I wrapped up the weekend and flew home. Later, I got a text from my sister with a link to the funeral home’s obituary site. Someone had posted a video of converted 8mm family home movies, overlaid with some really bad country music. Those movies showed snippets from my first 2 years of life and included parents, grandparents, great-grandparents, and an aunt; none alive today. It even had scenes of my grandfather’s bird dogs that I so much enjoyed. I had not seen those movie scenes in over 50 years, resulting in emotional-memory connections that I assume were gone forever. My son-in-law even watched it and said my facial expressions were the same back then as now. I am not sure how I feel about that observation. This was serious digital time travel and I had not expected it. I felt jarred yet so appreciative that this unexpected moment had arrived.

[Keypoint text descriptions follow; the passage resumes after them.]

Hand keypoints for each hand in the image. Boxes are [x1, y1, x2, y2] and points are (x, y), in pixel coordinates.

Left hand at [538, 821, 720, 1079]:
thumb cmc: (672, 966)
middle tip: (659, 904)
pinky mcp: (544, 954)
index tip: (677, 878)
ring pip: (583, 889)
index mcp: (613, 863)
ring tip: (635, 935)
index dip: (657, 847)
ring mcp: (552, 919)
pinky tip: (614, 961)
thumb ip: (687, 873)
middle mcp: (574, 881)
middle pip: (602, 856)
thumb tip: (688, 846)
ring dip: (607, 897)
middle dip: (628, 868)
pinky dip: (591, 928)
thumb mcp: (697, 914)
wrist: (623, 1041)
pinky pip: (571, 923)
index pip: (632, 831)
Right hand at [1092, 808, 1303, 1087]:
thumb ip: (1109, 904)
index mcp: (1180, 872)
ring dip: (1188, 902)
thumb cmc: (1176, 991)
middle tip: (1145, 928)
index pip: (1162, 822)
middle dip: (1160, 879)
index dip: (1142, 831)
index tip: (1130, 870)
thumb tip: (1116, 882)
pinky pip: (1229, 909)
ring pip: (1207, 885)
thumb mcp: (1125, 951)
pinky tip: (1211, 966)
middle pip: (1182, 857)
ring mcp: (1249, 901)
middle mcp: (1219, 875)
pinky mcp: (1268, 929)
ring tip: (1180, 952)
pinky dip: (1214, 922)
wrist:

Reconnect with your personal history. Travel back in time using technology. Just don’t be afraid of your own feelings and what you might learn about yourself. It is never too late.


  • Get a journal and write notes about memories from earlier in your life. Don’t overthink it. Just write your first thoughts. Then, use online media to explore the time, place, and events that surround those thoughts.
  • Facebook provides memory prompts from older posts. I use it for chronicling events through photographs in the social media era.


Gropnik, Adam. A Few Thoughts on the Authenticity of Peter Jackson’s “They Shall Not Grow Old”, 14 January 2019, newyorker.com. Accessed 9 June 2019.

Philipps, Dave. “Their Fathers Never Spoke of the War. Their Children Want to Know Why.”, 5 June 2019, nytimes.com. Accessed 9 June 2019.